By chance, the neighbouring district of Himeji was home to some of the most skilled metalworkers in the country. For centuries the forges that dotted the countryside had been famous for producing the highest quality samurai swords. A group of bemused blacksmiths took delivery of the damaged driver and set to work remodelling the club for the golfer, who presumably spent the break in play sipping shochu at the 19th hole. His new club was soon returned and, to his astonishment, it was a far superior product.

Fables aside, the district did go on to become the centre for Japanese golf-club production. With the steady decline of samurai during the late 1800s, and the resulting slump in demand for weaponry, the region’s smithies welcomed a new and potentially popular product from overseas and took to developing their own manufacturing techniques.

Katsuhiro Miura is the latest in a line of master smiths and owes his expertise to their centuries-old practices – as a traditionalist he proudly considers himself a forger, not a golf-club maker. When asked about his reputation as one of the world’s most respected sports manufacturers, he sits back in his chair and sighs, “We are not a golf company. We prefer to describe ourselves as forging specialists.”

Miura began making golf clubs 47 years ago in the same forge he works in today. In that time he has developed a unique 14-step process for producing golf clubs that are the envy of the industry. Until recently, Titleist and Nike, two of golf’s biggest brands, put their names on Miura heads. Ian Woosnam won the 1991 Masters with Miura blades, and when Tiger Woods signed with Titleist 11 years ago, Miura was brought in to develop custom-made heads. Woods still plays and wins with Nike’s Miura-made clubs. Miura has not been well-known on the amateur circuit due to his exclusive deals with the big boys, but he is now producing own- brand clubs for the casual player.

His distinctive 14-step process uses the tanzo no hoshiki forging method, as opposed to the more popular western casting technique that he calls imono hoshiki. Miura is able to create more precise results by working a solid piece of steel instead of casting molten metal in a mould.
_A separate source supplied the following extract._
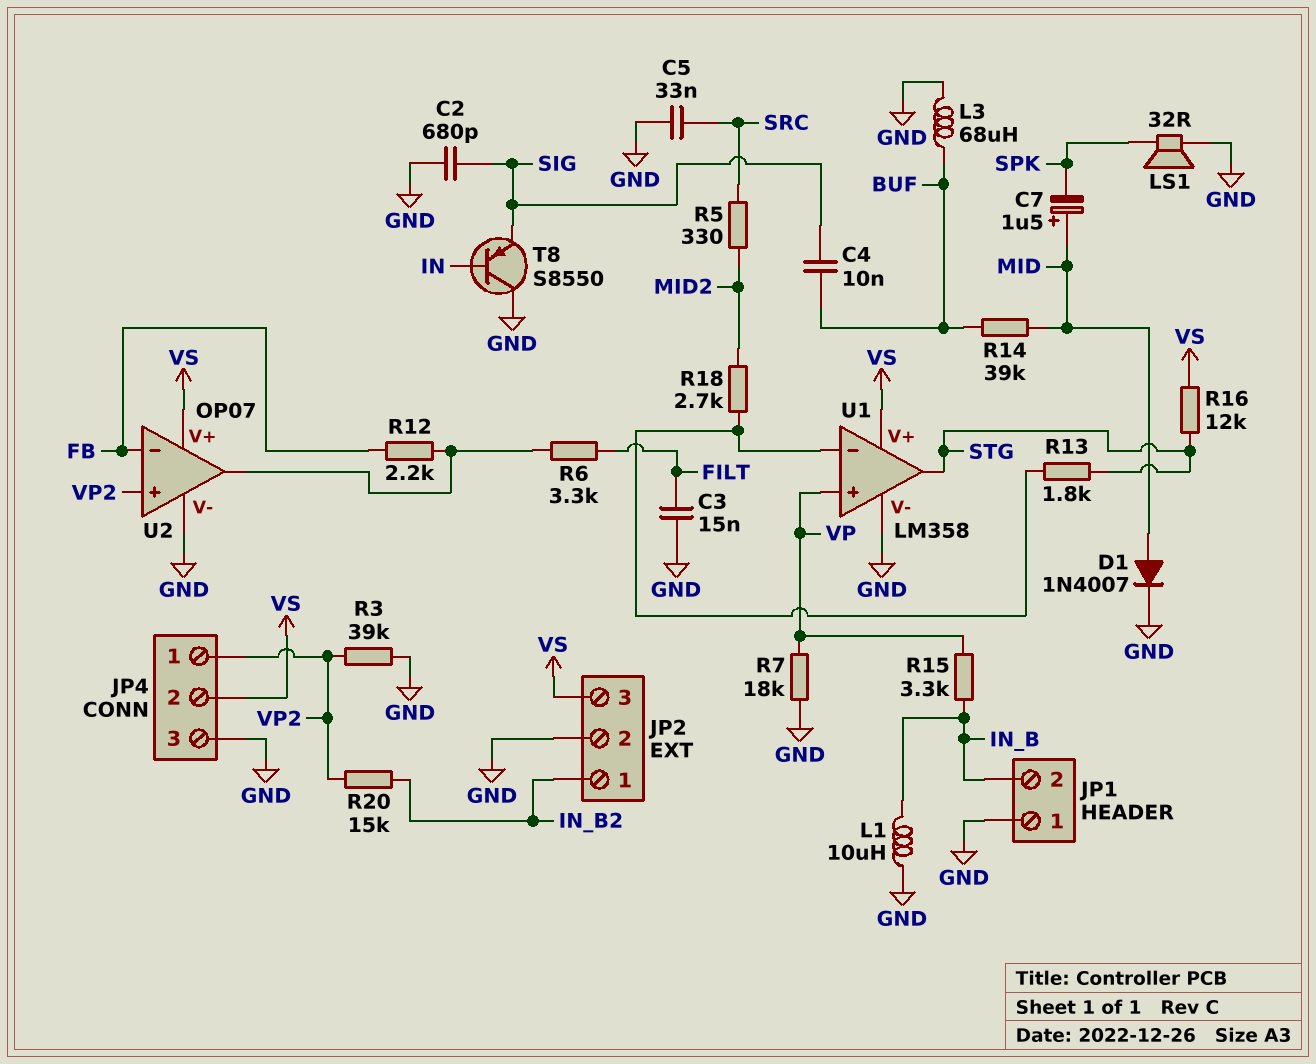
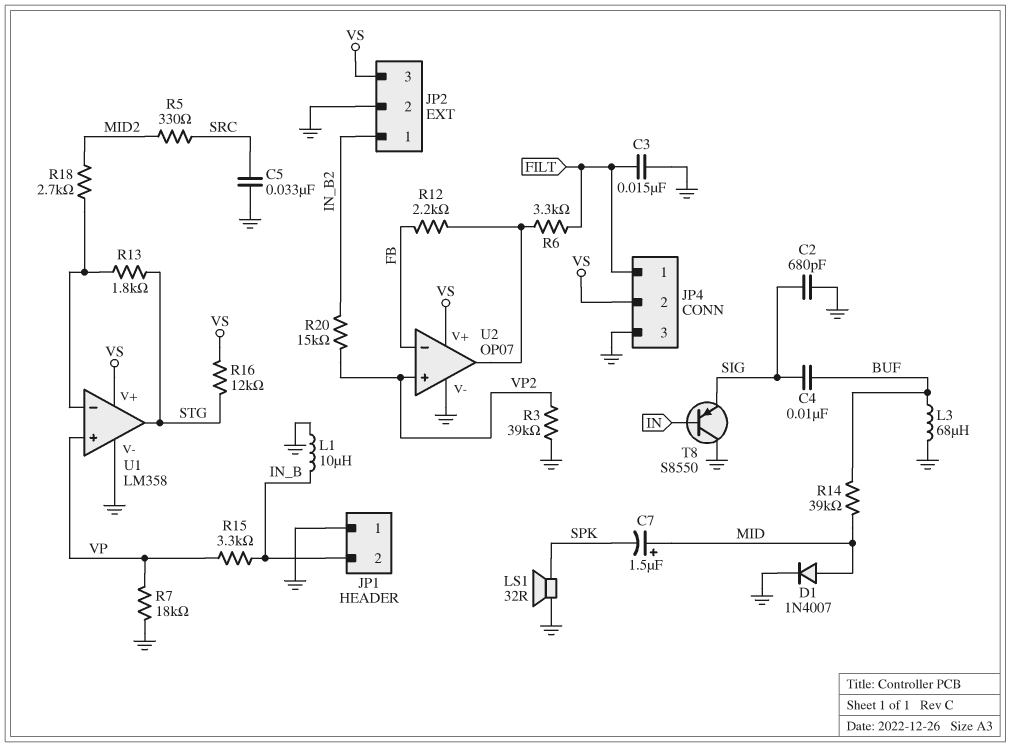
JP4 pin 1: VP2 -> FILT

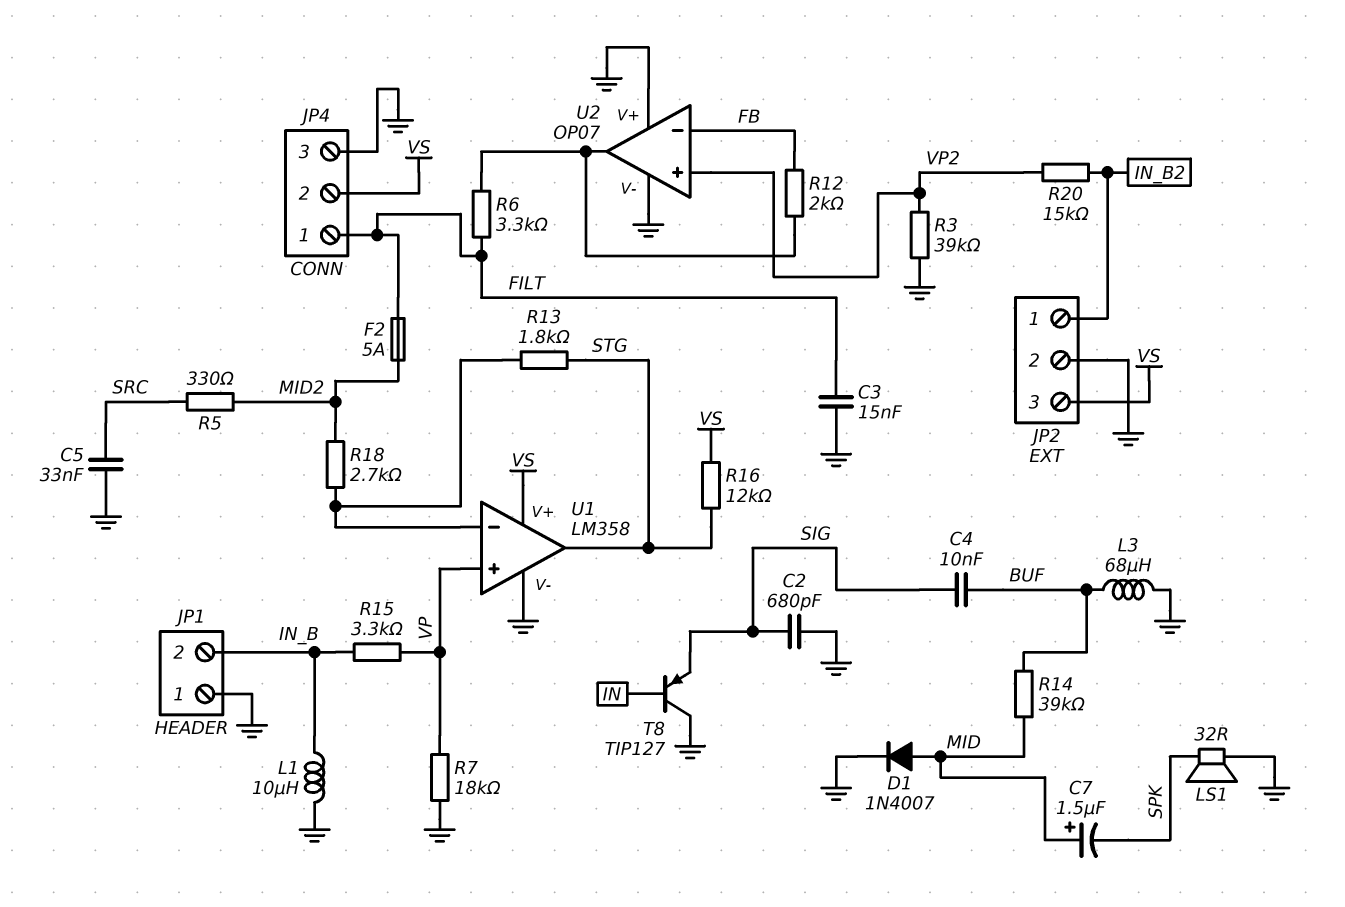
F2: none -> 5A (FILT, MID2)
R12: 2.2k (FB, U2/out) -> 2k (FB, U2/out)
T8: PNP S8550 (B IN, C GND, E SIG) -> PNP TIP127 (B IN, C GND, E SIG)
U2 pin V+: VS -> GND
“There are lots of people who use imono hoshiki in Japan, but I don’t consider it a great method. If you want to change the form of steel, you get a much better result by hammering it into shape.”

A single club takes two weeks to manufacture and Miura’s 20-strong team of metalworkers labour night and day forging, welding, grinding and polishing the specialist heads. Each blade is forged at 1,200C, hammered three times to create the shape, ground to adjust the weight and design, and then polished using three techniques – vibration, centrifugal and dry barrel – to give them their high-sheen finish.

Miura clubs don’t come cheap. You won’t pay less than ¥165,105 (€1,050) for a set of irons, but you will be buying superior instruments crafted in part by the master himself, safe in the knowledge that you’ll be swinging well above your weight on the first tee.

When asked whether he’d ever consider making anything else, as his sword-forging predecessors did, his reply is as straightforward as his product: “I have been doing this for 47 years and I still have much to learn. For me there are only golf clubs.”